Tout doit être tenté pour échapper à l’alternative entre une surenchère militaire, que l’accord de 2015 avait permis d’éviter, et une renégociation a minima qui ne sauverait que les apparences.
Chaque jour qui passe à Vienne apporte son supplément de pessimisme à propos des négociations engagées pour sauver un accord crucial visant à empêcher l’Iran de se doter de l’arme nucléaire. Les interminables tractations qui avaient permis de parvenir au compromis de 2015 (un gel du programme en échange d’une levée des sanctions internationales) avaient déjà emprunté des voies tortueuses, mais des différences majeures permettent d’expliquer l’alarmisme actuellement en vigueur.
Le bloc des six négociateurs (Allemagne, Chine, Etats-Unis, France, Royaume-Uni et Russie) qui font face au régime iranien apparaît tout d’abord moins soudé que par le passé. Depuis 2015, l’Iran et la Chine ont ainsi approfondi leurs liens stratégiques et économiques. Les attentes de Téhéran sont sans doute démesurées rapportées aux calculs de Pékin, mais elles alimentent en Iran la conviction que le pays pourrait s’accommoder des sanctions occidentales en s’appuyant sur son partenaire chinois.
Les représentants iraniens ne sont d’ailleurs plus ceux de 2015. Le président Hassan Rohani et son ministre des affaires étrangères, Mohammad Zarif, qui avaient fait de la levée des sanctions l’un de leurs principaux objectifs de politique étrangère, ont été remplacés à la suite de l’élection présidentielle de juin par Ebrahim Raïssi et Hossein Amir Abdollahian.

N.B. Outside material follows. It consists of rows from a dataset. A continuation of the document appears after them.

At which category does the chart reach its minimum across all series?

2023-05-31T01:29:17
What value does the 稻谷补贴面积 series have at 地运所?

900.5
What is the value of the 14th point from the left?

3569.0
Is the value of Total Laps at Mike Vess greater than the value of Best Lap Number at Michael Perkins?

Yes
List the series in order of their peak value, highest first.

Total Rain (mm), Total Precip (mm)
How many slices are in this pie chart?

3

Contrairement à leurs prédécesseurs, ces derniers ne semblent pas considérer un nouveau compromis comme une priorité absolue, ce qui réduit également la marge de manœuvre de leurs interlocuteurs.

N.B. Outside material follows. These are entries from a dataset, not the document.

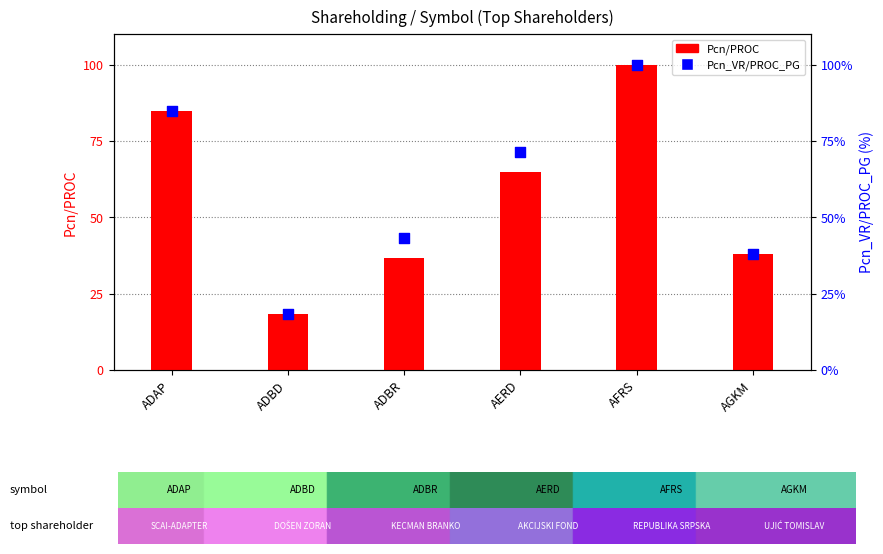

What is the total value across all series at AGKM?

75.9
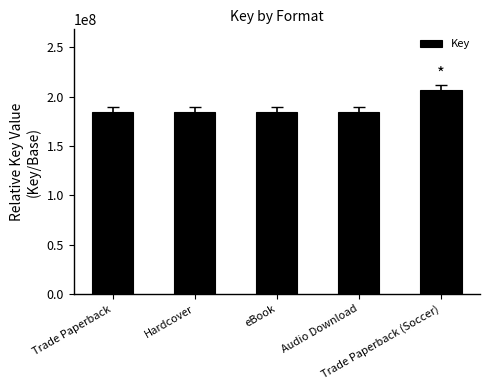

What is the greatest value displayed?

206282827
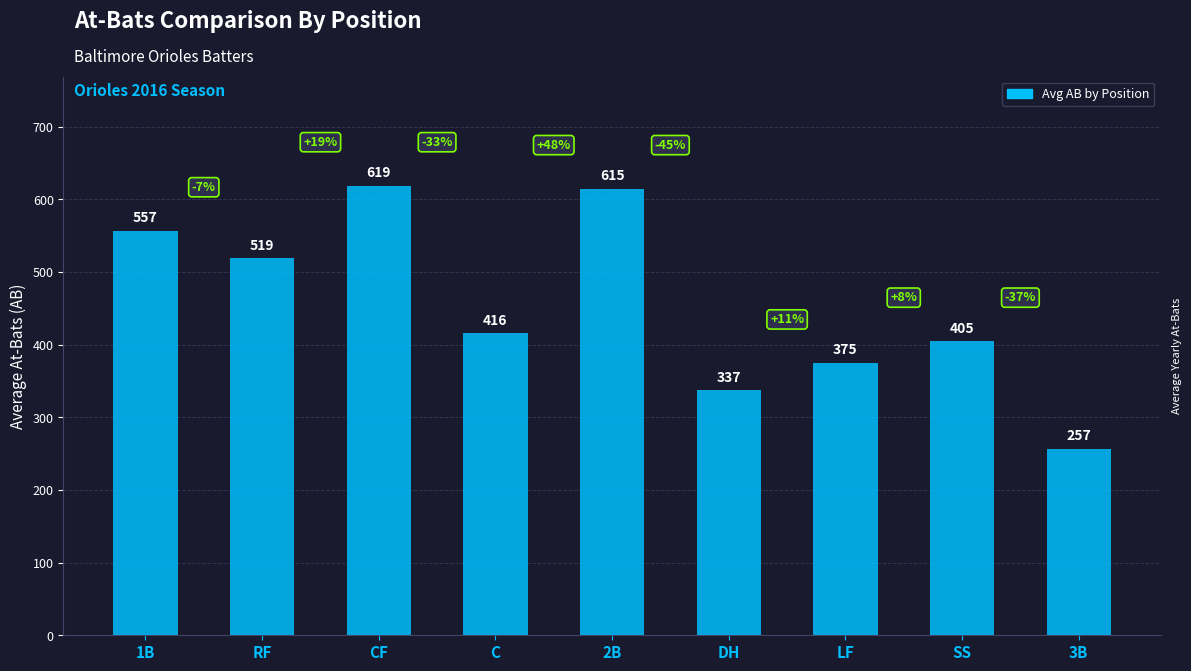

Approximately how many times larger is the value at RF compared to DH?

1.5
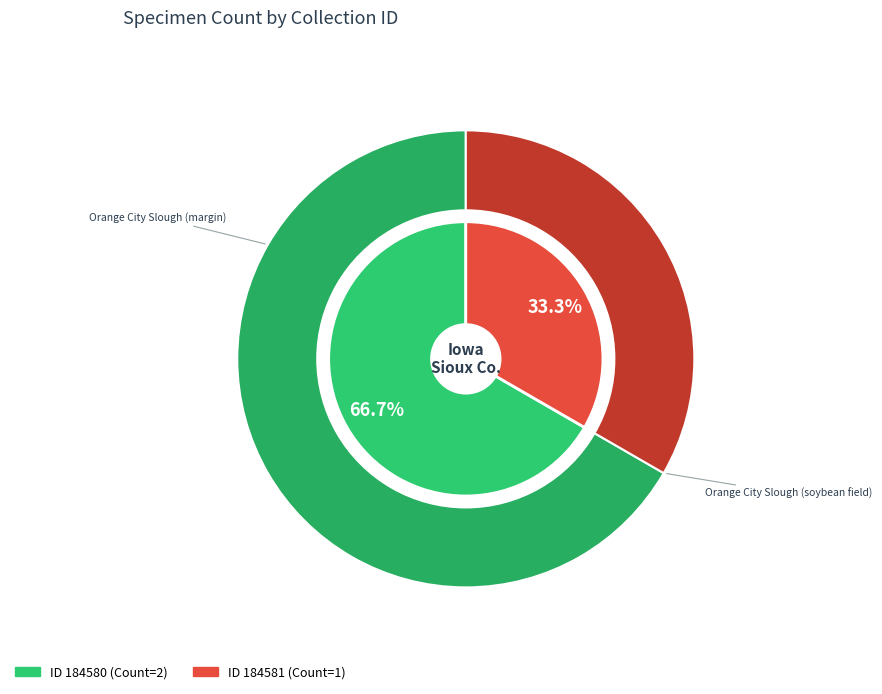

What is the change in value from 184580 to 184581?

-1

La déflagration produite en 2018 par la sortie unilatérale de l’accord des Etats-Unis à l’initiative de Donald Trump ne cesse enfin de produire ses effets. Ce précédent a fait voler en éclats la confiance minimale nécessaire pour parvenir à un nouveau compromis. Les Iraniens ont beau jeu de faire valoir que la parole américaine, désormais, ne vaut guère plus qu’un mandat présidentiel. Et que personne ne se risquera à investir en Iran alors que la réinsertion du pays dans l’économie mondiale était la contrepartie de l’encadrement du programme nucléaire controversé.
Fiasco spectaculaire
Lorsqu’il avait retiré les Etats-Unis du compromis de 2015 et rétabli les sanctions américaines, poussé par tout ce que la capitale fédérale compte d’idéologues de la manière forte, Donald Trump se faisait fort de mettre à genoux le régime iranien. Ce dernier serait vite contraint, assurait-il, d’accepter à la fois un durcissement des mesures encadrant son programme (l’accord aujourd’hui exsangue prend fin en 2025), et de brider simultanément son programme balistique comme son influence régionale, deux autres points de contentieux.
Chacun peut mesurer aujourd’hui la clairvoyance de l’ancien président des Etats-Unis. L’Iran n’a pas rompu, en dépit d’une situation intérieure considérablement dégradée. Le régime s’est durci et il a même profité de cette brèche américaine pour relancer tout aussi unilatéralement son programme. Ce dernier tangente plus que jamais le point de non-retour, alors que les inspecteurs de l’Agence internationale de l’énergie atomique sont désormais tenus régulièrement à distance.
Ce fiasco spectaculaire ne permet plus aujourd’hui en apparence que de mauvaises solutions : une renégociation au minimum pour sauver les apparences, sans le moindre progrès sur le nucléaire comme sur les deux autres dossiers qui préoccupent les Occidentaux ; ou bien la surenchère militaire que l’accord de 2015 avait permis d’éviter. Tout doit pourtant être tenté pour échapper à une telle alternative.